§ **Your goal**
Images do not belong in the copy. Retype all the entries below exactly.

::::::::

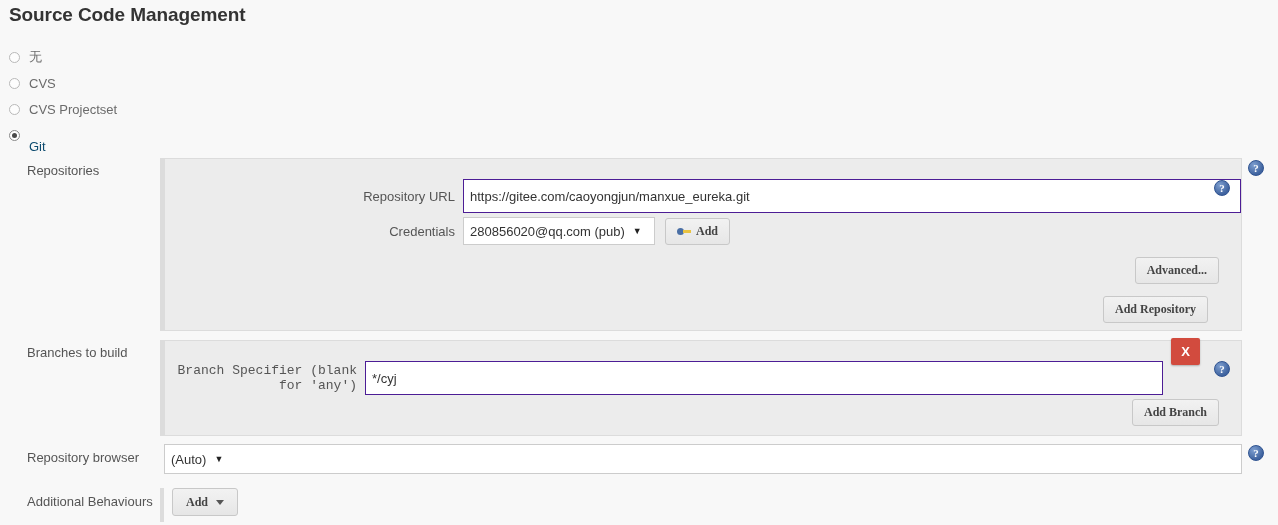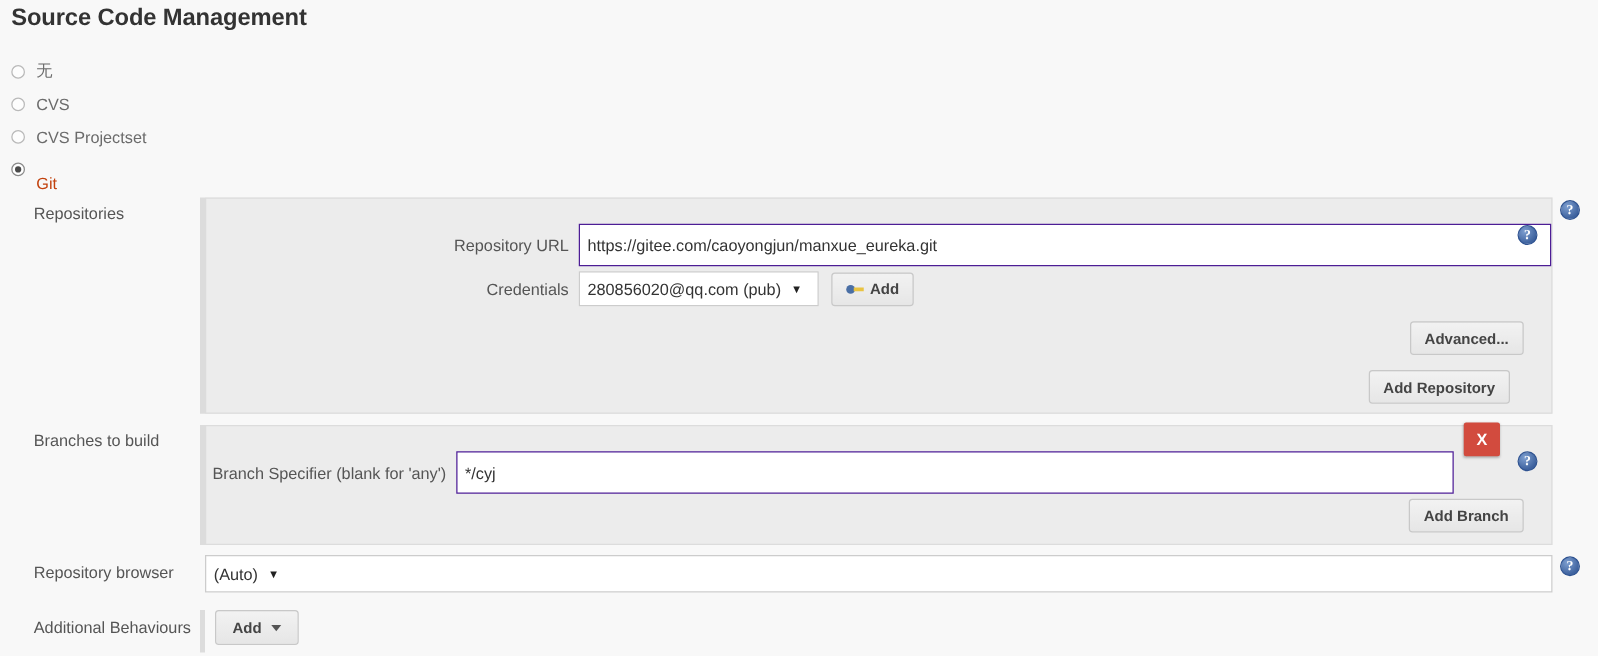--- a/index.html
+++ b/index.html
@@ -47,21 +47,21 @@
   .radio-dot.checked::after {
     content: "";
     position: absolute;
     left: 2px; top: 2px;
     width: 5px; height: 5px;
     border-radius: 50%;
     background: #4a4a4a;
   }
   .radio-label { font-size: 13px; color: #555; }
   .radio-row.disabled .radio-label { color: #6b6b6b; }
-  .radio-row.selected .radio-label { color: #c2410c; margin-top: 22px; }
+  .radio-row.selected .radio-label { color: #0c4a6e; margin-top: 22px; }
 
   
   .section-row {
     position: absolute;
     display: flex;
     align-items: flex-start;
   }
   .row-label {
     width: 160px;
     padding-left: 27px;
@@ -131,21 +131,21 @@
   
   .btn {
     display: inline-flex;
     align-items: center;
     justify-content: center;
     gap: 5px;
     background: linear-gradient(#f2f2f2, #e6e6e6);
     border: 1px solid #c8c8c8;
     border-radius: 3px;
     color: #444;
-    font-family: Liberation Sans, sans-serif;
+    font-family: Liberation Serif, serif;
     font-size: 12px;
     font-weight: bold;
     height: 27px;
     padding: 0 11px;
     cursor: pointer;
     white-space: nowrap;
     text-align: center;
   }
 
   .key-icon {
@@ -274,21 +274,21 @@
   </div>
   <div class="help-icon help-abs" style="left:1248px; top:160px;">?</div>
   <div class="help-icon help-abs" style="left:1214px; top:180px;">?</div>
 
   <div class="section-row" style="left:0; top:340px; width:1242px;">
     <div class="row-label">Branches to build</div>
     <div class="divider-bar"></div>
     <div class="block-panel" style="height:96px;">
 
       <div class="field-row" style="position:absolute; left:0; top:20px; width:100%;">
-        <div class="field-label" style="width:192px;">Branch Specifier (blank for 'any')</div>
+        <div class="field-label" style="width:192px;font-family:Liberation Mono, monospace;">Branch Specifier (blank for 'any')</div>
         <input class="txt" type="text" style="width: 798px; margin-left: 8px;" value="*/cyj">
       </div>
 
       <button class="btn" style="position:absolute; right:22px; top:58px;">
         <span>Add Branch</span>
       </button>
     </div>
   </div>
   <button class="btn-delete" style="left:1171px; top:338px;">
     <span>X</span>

::::::::

§ **Response area**
--- a/index.html
+++ b/index.html
@@ -47,21 +47,21 @@
   .radio-dot.checked::after {
     content: "";
     position: absolute;
     left: 2px; top: 2px;
     width: 5px; height: 5px;
     border-radius: 50%;
     background: #4a4a4a;
   }
   .radio-label { font-size: 13px; color: #555; }
   .radio-row.disabled .radio-label { color: #6b6b6b; }
-  .radio-row.selected .radio-label { color: #c2410c; margin-top: 22px; }
+  .radio-row.selected .radio-label { color: #0c4a6e; margin-top: 22px; }
 
   
   .section-row {
     position: absolute;
     display: flex;
     align-items: flex-start;
   }
   .row-label {
     width: 160px;
     padding-left: 27px;
@@ -131,21 +131,21 @@
   
   .btn {
     display: inline-flex;
     align-items: center;
     justify-content: center;
     gap: 5px;
     background: linear-gradient(#f2f2f2, #e6e6e6);
     border: 1px solid #c8c8c8;
     border-radius: 3px;
     color: #444;
-    font-family: Liberation Sans, sans-serif;
+    font-family: Liberation Serif, serif;
     font-size: 12px;
     font-weight: bold;
     height: 27px;
     padding: 0 11px;
     cursor: pointer;
     white-space: nowrap;
     text-align: center;
   }
 
   .key-icon {
@@ -274,21 +274,21 @@
   </div>
   <div class="help-icon help-abs" style="left:1248px; top:160px;">?</div>
   <div class="help-icon help-abs" style="left:1214px; top:180px;">?</div>
 
   <div class="section-row" style="left:0; top:340px; width:1242px;">
     <div class="row-label">Branches to build</div>
     <div class="divider-bar"></div>
     <div class="block-panel" style="height:96px;">
 
       <div class="field-row" style="position:absolute; left:0; top:20px; width:100%;">
-        <div class="field-label" style="width:192px;">Branch Specifier (blank for 'any')</div>
+        <div class="field-label" style="width:192px;font-family:Liberation Mono, monospace;">Branch Specifier (blank for 'any')</div>
         <input class="txt" type="text" style="width: 798px; margin-left: 8px;" value="*/cyj">
       </div>
 
       <button class="btn" style="position:absolute; right:22px; top:58px;">
         <span>Add Branch</span>
       </button>
     </div>
   </div>
   <button class="btn-delete" style="left:1171px; top:338px;">
     <span>X</span>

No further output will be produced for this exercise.